I hadn’t gone out in a bit, but I showed up because he was a brilliant artist and I wanted to bid him farewell. I figured he was gonna go out in style. That night, though, the dude packed his shit up and walked out at 8 AM. At the Saint, at 8 AM, shit was just kickin’. By all rights, you should not have ended anything before noon. Basically the shift was from 10 PM to 10 AM, and that was without pushing it. If you worked as a DJ, you could easily take the room until noon.

The longest I ever played in that room was 10 PM until 7 PM the next night, and I was so exhausted after that that I couldn’t even be approached. I was beside myself, I was stuck on stupid — my brain was all over the place. Everything was all about marathon, marathon, marathon and we were supposed to be superhuman. You never questioned it, you just did it until you couldn’t do it anymore. Anyway, so Burgess walked out, and left like 6,000 people on the dancefloor in winter. Back then, they had those coat checks, like when you go to the cleaners and they punch in your number and it comes around at The Saint. They were huge. You can imagine how huge they were because the legal capacity of the room was 6,000 people.

That night both coat check things broke, so it was January 31, it was bitter fucking cold, and the boys were still on drugs. Where were they gonna go? So they all just milled about and sat around and had question marks dancing over their heads because they didn’t know what was going to happen next.
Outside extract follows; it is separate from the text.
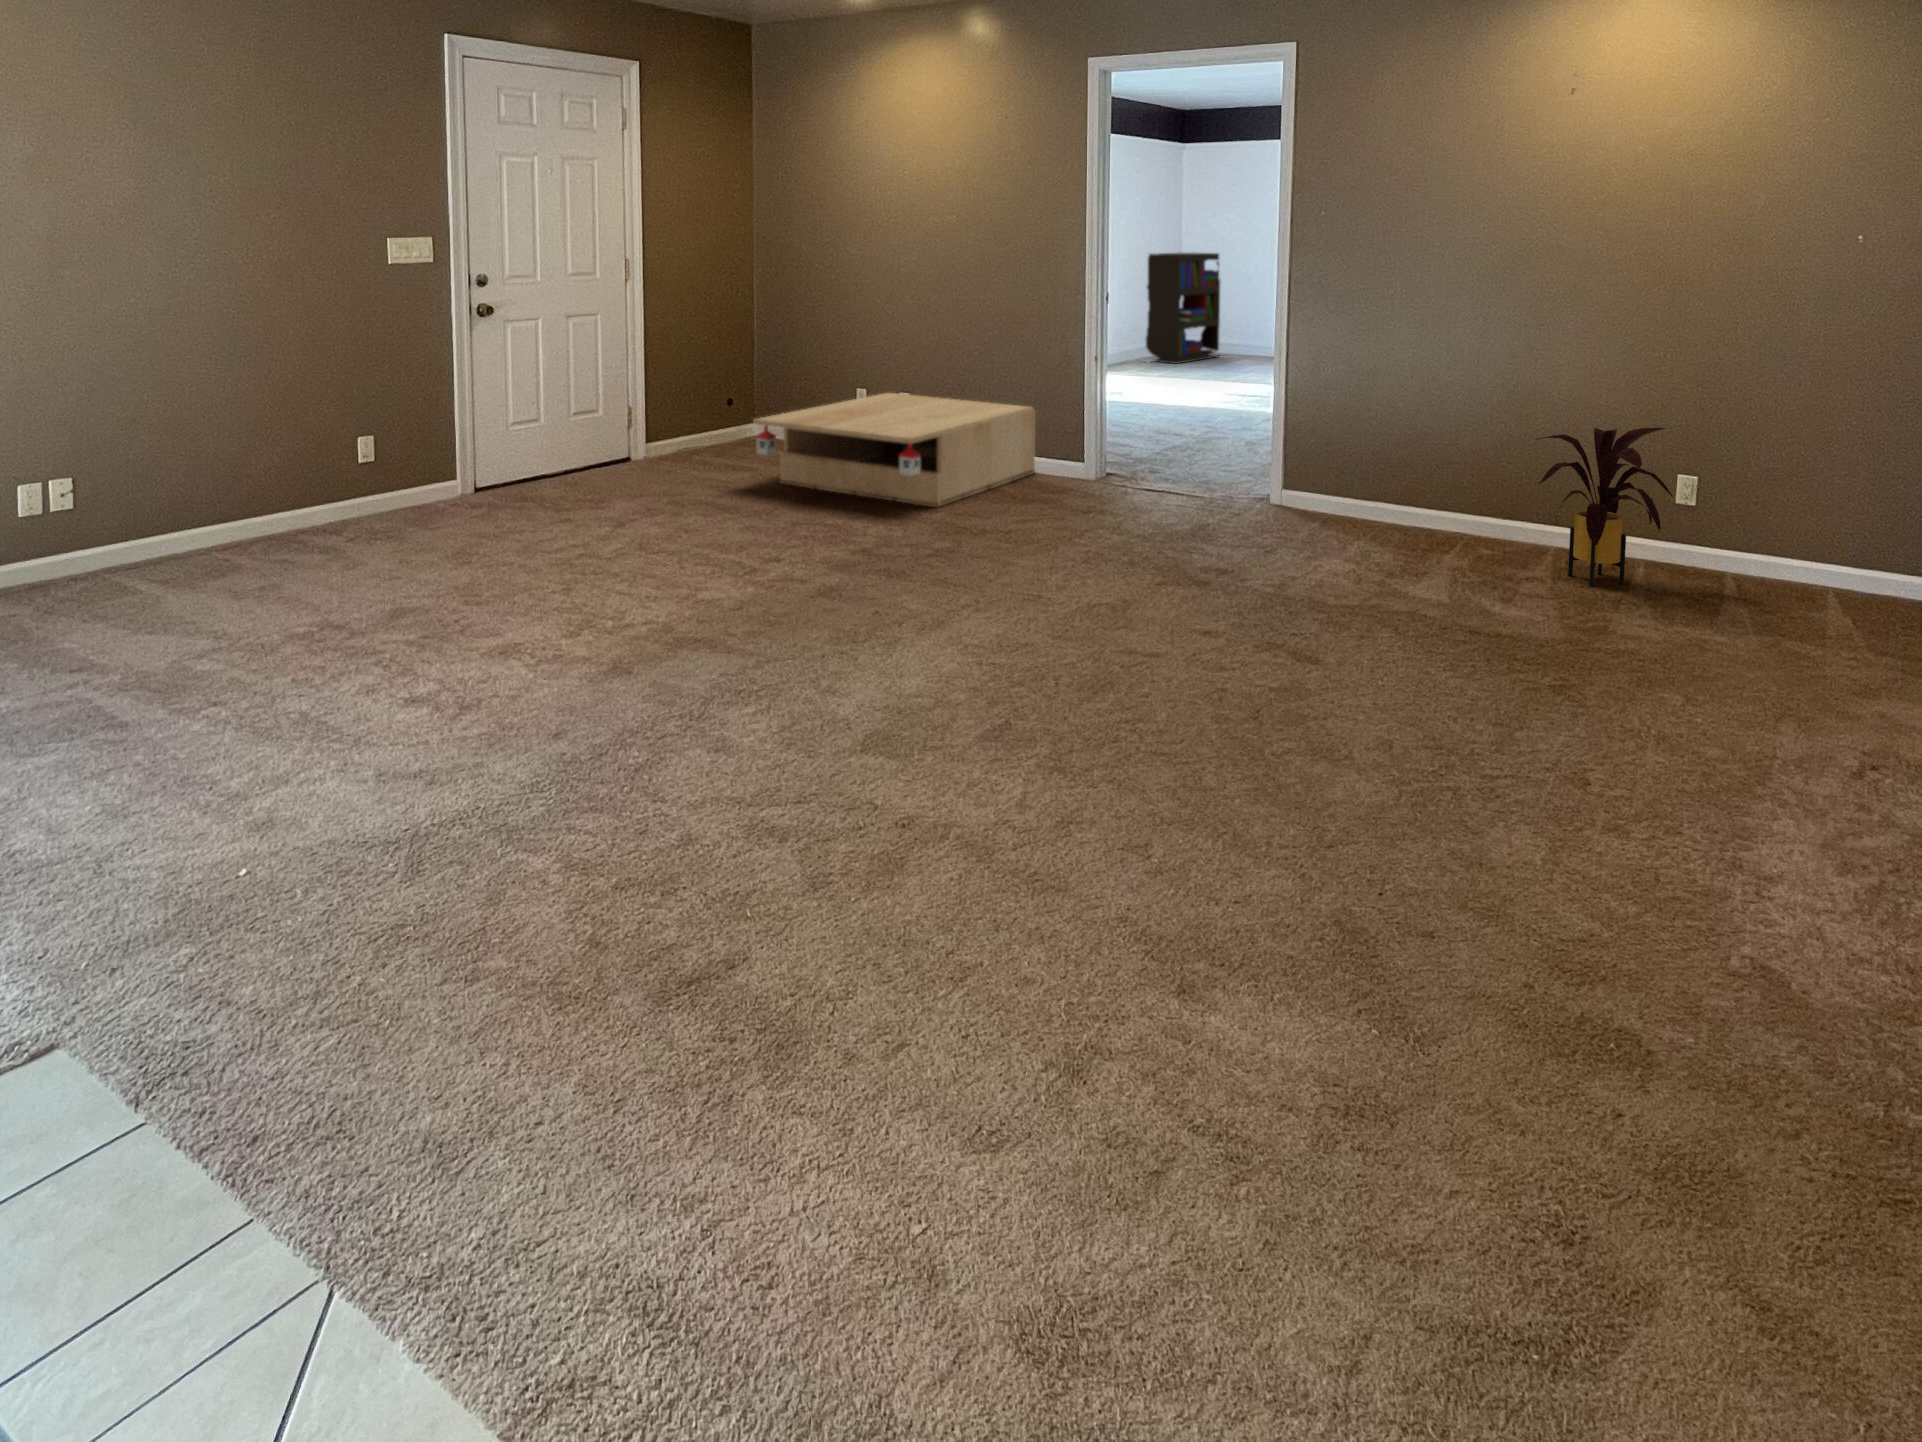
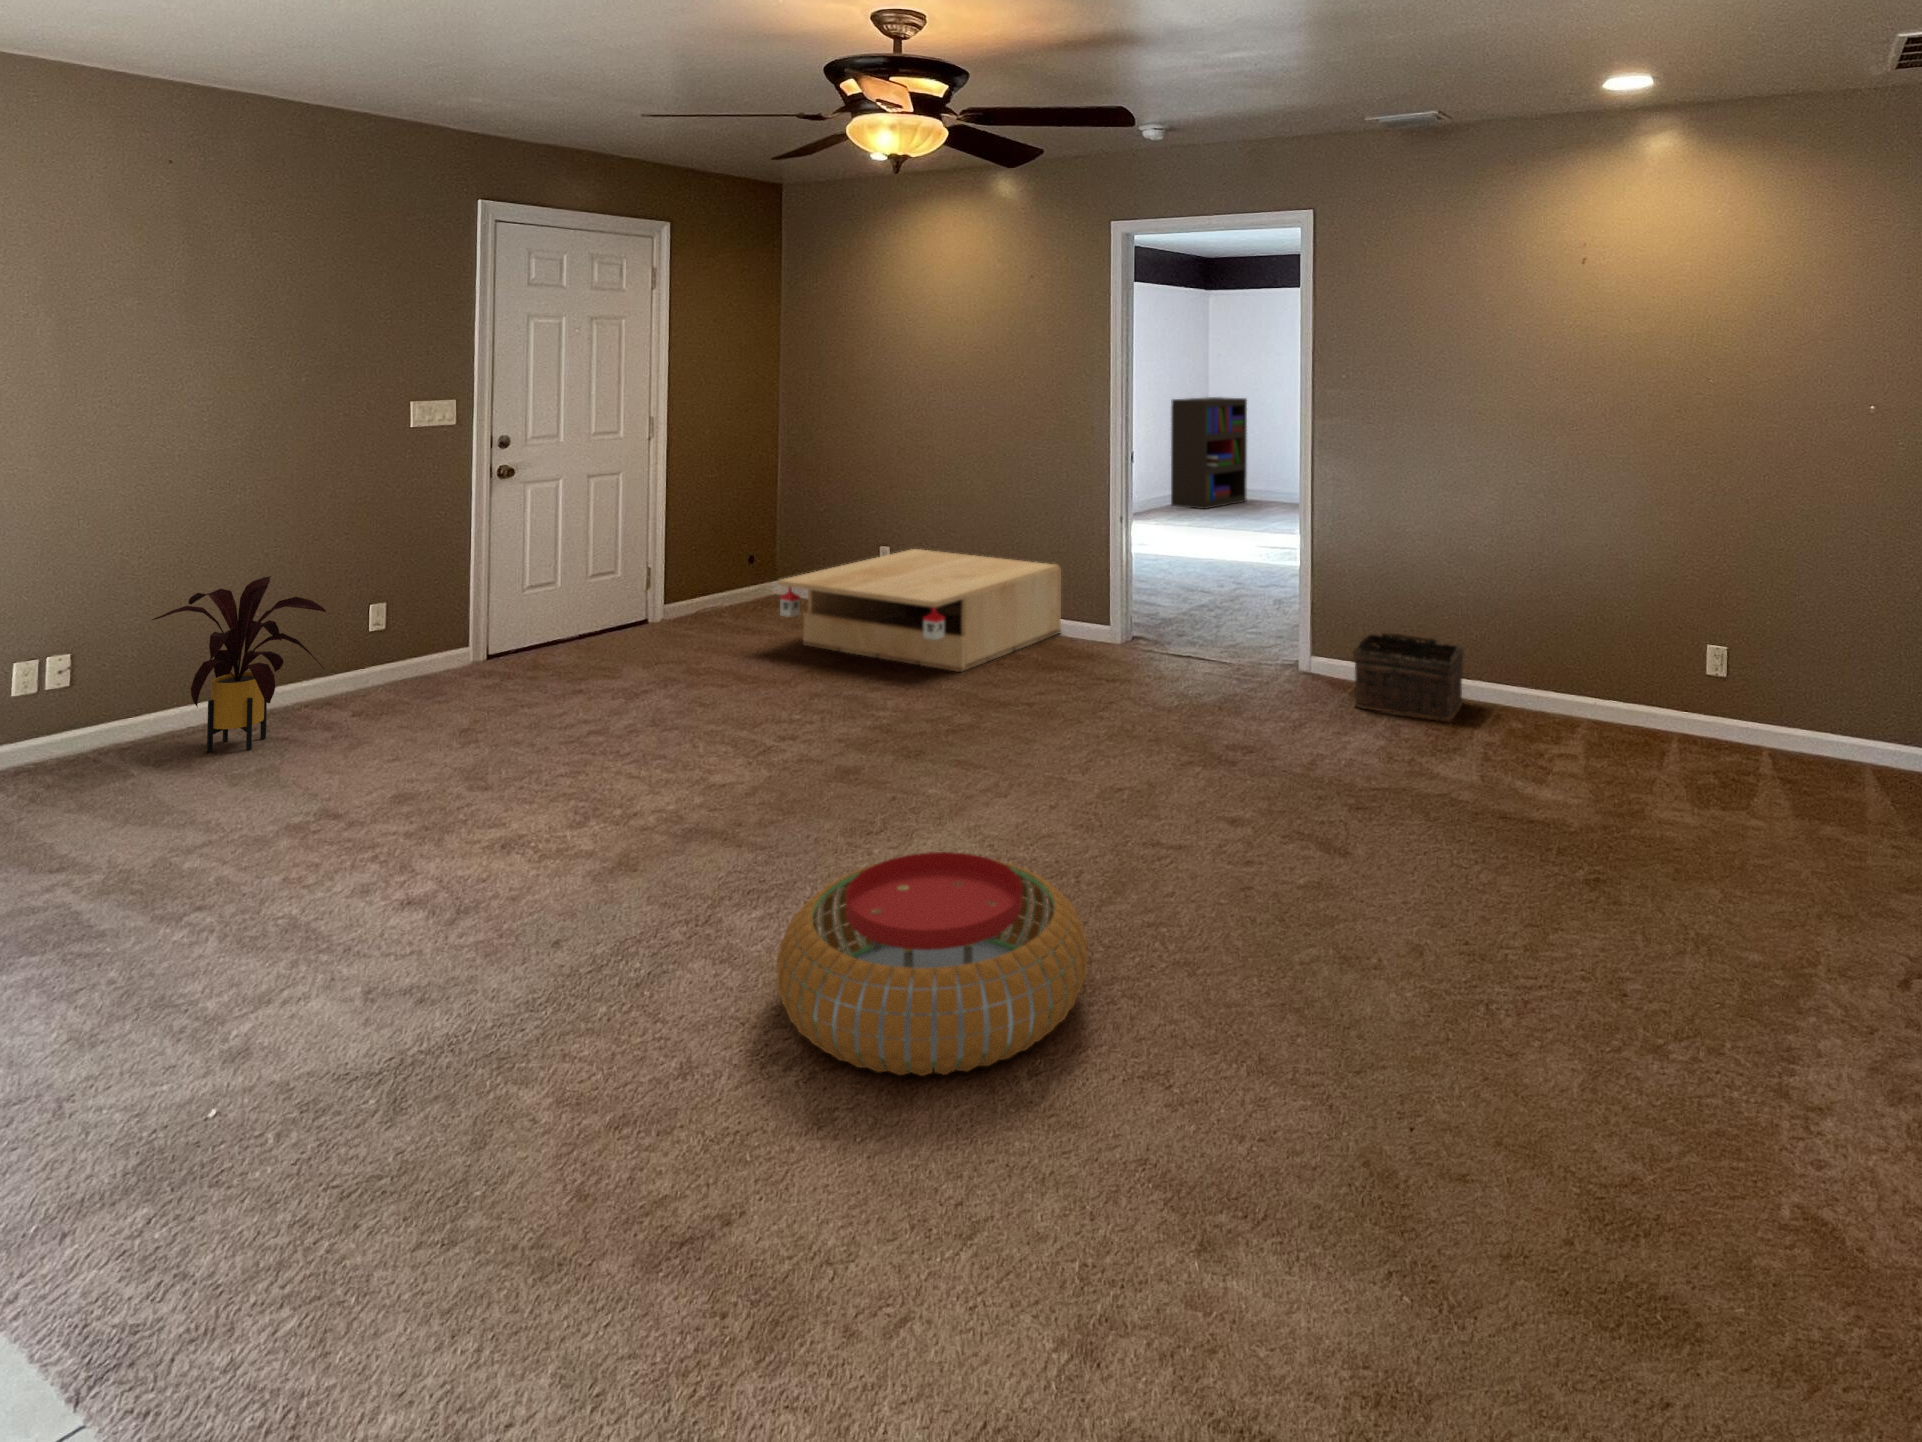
house plant: present [1536,428,1673,586] -> present [152,576,326,753]
basket: none [1325,468,1438,551] -> present [1353,633,1464,720]
pouf: none [769,653,1068,848] -> present [777,852,1087,1076]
One of the managers came up to me and said, “You gotta do something!” and I said “Like what?” He said, “Well go in there and play music!” I said, “Oh, hell no. Where’s Mark?” All of this is going on and there’s a whole fucking dancefloor with no music on. It was epic — nobody knew what was happening. Mark came downstairs, it was the first time he was off in a year, and he was tripping on acid, poor thing. He looked at me and said, “Go up to my apartment and get records now.”

All of his records sounded like he had eaten spaghetti on them.

I went, “Oh my God,” because all of his records sounded like he had eaten spaghetti on them. On that sound system, you couldn’t have anything pop or scratch. I said, “Okay, whatever,” and so me and another DJ and two friends of ours went up to his loft, which was above The Saint, and brought down all the records that we possibly could.

So when we got down there people start seeing these crates of records, and they’re like “buzz buzz buzz buzz.” I got upstairs, and Mark said, “Put something on.” He threw everybody else out of the booth — it was craziness. So I just grabbed a random record and dropped the needle. When I dropped the needle on the song and I turned up the volume — the name of the song was “Dance and Leave It All Behind You.” Thematically, what a perfect statement for that moment in time — but I didn’t think about it, I just dropped the needle on it, knowing the album up one side and down the other, and it was the perfect place to start.

Then I said, “I need three guys to go to my apartment and get all the records that are in the living room, in this color bag, that color bag and that color bag.” They came back, and I played till 1:30 in the afternoon, and everybody was like, “Who was that girl?” And I’m like, “The same girl that’s been on the dancefloor standing next to you playing tambourine for how many years! The same girl who’s played at this club, this club, this club, this club, and that club.” They had never paid any attention until then.